Remember these Keywords

• Respiration
• Glucose
• Oxygen
• Carbon Dioxide
• Energy
• Aerobic Respiration
• Anaerobic Respiration
• Inhaled
• Exhaled
• Mitochondria

Energy Uses

• Temperature control.
• Movement.
• Nerve impulses.
• Transportation of substances in body.
• Making new cells.
• Food absorption.

Respiration Basics

• Breaking down glucose, releasing energy to go in every cell.
• Happens in all living things.

Aerobic Respiration

• Uses oxygen.
• Happens non-stop in all cells.
• Inhale oxygen, exhale carbon dioxide.
• Not used directly.

Aerobic Respiration Equation

Glucose  +  Oxygen  > Carbon Dioxide  + Water  (+ Energy)

Mitochondria

• Organelles.
• The more energy the cell uses, the more mitochondria.
• Folded inner membrane.
• Large surface for enzymes that control respiration

ATP and ADP

• Aerobic respiration energy is not used directly.
• Mitochondria use energy, making molecules of adenosine triphosphate (ATP). 
• This acts as a store of energy that can be released instantly.
• Saves time on breaking own glucose each time energy is needed.

Remember these Keywords

• Intercostal Muscles
• Ribs
• Diaphragm
• Thorax

The Breathing System

• Thorax/ Chest

• Larynx: Voice box.
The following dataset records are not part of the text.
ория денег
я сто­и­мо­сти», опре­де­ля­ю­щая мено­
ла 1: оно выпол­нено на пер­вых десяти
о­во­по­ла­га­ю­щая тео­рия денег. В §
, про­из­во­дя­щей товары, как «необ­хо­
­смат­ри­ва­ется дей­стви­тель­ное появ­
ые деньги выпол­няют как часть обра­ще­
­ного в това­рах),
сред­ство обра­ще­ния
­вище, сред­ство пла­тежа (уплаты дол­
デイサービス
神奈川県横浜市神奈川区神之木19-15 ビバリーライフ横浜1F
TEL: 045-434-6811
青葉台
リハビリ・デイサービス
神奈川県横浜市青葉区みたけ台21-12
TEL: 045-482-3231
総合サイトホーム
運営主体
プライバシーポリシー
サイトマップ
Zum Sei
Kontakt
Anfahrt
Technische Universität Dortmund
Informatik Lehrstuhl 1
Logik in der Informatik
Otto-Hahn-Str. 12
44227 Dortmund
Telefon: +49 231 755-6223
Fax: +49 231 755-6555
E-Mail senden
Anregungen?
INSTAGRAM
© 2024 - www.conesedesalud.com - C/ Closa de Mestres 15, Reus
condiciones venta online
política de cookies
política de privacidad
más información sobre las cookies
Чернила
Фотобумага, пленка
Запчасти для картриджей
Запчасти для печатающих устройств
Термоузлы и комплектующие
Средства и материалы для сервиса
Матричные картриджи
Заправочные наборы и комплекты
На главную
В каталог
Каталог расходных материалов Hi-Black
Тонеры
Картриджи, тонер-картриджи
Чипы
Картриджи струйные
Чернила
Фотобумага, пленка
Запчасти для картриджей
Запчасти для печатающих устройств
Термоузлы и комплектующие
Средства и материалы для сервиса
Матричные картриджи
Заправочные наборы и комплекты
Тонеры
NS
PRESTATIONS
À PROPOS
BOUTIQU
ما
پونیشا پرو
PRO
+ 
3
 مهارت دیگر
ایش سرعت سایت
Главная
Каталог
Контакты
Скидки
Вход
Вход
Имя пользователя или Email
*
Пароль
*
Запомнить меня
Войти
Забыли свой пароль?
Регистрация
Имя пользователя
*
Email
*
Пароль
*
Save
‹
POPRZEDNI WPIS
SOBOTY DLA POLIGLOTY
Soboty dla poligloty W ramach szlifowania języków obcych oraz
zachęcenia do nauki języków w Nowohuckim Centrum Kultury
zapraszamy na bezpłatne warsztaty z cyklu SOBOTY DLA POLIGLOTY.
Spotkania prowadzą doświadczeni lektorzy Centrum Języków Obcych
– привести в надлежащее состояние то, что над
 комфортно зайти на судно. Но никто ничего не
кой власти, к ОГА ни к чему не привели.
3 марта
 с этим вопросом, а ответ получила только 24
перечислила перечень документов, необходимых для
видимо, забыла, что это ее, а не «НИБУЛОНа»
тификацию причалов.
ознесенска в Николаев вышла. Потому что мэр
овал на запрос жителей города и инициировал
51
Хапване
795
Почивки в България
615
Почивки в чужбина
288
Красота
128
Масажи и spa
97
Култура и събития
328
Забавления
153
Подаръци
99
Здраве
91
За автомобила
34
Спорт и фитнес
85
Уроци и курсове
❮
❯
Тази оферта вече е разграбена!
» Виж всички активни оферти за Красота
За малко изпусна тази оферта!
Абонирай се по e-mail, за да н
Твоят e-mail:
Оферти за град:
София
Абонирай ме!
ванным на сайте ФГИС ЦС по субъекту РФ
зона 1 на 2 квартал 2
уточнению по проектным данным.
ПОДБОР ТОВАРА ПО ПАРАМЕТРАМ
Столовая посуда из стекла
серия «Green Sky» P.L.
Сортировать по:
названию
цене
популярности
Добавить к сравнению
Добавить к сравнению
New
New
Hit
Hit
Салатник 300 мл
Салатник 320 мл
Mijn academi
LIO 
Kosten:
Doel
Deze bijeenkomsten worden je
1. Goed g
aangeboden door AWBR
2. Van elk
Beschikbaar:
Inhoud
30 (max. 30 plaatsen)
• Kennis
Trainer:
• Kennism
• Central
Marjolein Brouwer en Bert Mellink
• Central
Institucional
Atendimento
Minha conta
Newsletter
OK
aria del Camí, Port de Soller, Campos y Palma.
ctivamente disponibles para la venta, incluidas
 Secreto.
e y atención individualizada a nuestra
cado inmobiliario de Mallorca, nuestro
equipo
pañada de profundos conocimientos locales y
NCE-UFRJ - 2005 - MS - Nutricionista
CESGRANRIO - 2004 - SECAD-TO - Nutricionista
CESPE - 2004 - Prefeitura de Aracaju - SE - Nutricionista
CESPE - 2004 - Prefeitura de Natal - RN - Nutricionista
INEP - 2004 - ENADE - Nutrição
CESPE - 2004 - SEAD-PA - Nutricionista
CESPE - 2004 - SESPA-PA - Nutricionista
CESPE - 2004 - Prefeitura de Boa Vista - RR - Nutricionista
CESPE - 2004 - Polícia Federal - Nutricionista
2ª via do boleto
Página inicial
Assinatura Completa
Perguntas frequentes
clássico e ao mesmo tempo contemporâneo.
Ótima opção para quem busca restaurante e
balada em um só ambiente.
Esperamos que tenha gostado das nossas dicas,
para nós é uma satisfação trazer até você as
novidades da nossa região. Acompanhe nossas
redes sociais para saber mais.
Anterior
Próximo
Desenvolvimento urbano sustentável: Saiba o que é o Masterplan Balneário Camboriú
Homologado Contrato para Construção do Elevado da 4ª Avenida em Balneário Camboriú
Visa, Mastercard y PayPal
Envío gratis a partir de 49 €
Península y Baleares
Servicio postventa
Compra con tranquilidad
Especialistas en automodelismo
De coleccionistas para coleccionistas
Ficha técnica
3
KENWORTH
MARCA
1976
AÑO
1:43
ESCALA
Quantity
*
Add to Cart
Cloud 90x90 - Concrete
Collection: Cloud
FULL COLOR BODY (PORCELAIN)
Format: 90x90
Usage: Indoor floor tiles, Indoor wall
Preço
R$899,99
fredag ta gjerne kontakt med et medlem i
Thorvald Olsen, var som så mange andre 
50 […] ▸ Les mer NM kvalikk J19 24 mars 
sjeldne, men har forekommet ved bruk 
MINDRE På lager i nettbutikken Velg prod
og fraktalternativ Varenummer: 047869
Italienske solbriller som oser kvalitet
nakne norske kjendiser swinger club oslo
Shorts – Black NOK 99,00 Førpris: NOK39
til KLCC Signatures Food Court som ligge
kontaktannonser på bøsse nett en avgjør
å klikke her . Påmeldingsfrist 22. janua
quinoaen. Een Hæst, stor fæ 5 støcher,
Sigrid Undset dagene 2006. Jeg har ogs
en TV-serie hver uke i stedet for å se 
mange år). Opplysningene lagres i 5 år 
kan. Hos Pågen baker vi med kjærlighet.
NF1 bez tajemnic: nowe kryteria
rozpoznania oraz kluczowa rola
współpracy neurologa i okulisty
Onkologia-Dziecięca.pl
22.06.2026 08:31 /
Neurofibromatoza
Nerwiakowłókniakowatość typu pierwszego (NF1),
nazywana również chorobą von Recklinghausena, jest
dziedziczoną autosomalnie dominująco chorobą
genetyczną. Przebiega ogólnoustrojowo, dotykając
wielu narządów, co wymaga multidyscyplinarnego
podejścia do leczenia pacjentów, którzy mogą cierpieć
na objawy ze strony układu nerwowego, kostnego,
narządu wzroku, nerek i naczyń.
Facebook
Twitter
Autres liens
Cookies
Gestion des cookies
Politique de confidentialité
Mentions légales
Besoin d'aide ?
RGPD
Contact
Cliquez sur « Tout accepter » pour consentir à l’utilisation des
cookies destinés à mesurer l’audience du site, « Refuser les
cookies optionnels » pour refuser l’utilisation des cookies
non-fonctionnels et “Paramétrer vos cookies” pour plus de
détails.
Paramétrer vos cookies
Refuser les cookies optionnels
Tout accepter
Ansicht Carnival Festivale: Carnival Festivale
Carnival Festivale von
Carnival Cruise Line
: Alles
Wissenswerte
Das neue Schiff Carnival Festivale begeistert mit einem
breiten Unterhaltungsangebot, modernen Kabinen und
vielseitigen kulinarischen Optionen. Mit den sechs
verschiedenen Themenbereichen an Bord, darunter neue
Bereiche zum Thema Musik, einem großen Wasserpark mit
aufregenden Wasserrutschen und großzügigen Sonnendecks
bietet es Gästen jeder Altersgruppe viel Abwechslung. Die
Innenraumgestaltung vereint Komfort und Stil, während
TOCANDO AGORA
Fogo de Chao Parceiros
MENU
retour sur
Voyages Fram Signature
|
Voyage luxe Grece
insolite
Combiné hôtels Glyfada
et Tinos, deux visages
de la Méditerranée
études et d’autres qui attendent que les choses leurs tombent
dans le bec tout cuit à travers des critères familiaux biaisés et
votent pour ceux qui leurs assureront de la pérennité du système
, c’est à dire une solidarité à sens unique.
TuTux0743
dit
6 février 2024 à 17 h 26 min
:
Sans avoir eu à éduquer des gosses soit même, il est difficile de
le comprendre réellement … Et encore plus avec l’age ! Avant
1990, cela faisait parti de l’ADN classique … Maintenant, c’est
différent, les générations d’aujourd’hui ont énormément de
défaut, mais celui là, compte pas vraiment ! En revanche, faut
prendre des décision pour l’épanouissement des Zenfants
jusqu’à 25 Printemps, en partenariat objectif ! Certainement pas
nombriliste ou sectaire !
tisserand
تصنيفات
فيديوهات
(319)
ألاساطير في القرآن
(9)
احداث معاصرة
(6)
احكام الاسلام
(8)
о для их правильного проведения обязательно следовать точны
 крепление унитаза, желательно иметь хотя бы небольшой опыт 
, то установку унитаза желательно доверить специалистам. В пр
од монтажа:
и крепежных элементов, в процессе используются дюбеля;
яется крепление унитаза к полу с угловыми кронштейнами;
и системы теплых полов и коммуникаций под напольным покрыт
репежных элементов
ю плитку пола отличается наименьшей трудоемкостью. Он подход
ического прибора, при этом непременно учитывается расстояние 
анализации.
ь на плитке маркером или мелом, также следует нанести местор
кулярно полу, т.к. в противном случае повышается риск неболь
Air passes through to make sounds.

• Windpipe/ Trachea

• Bronchus: Two bronchi, one going into each lung.

• Intercostal Muscle: Moves the ribs when breathing.

• Ribs: Protects heart and lungs.

• Bronchiole: Smallest tubes in lungs.

• Diaphragm: Sheet of muscle helping us breathe

Breathing In

• Intercostal muscles contract.
• Ribs move upwards and outwards.
• Diaphragm contacts and flattens.
• Thorax volume increases.
• Thorax pressure decreases.
• Higher external pressure pushes air into lungs.

Breathing Out

• Intercostal muscles relax.
• Ribs move downwards and inwards.
• Diaphragm relaxes and curves upwards.
• Thorax volume decreases.
• Thorax pressure increases.
• Higher internal pressure pushes air out of lungs.

Intercostal Muscles

• When relaxed, intercostal muscles do not move ribs much.
• Diaphragm movement makes change in thoracic volume to get in amount of air needed.
• External intercostal muscles contact when breathing in.
• Internal intercostal muscles tend to be relaxed.
• When coughing or blowing hard, they contract and force lungs down and inwards.

Polio

• A disease many suffered from.
• Affects muscles and causes paralysis and no ability to breathe.
• Lives saved by a device, the iron lung.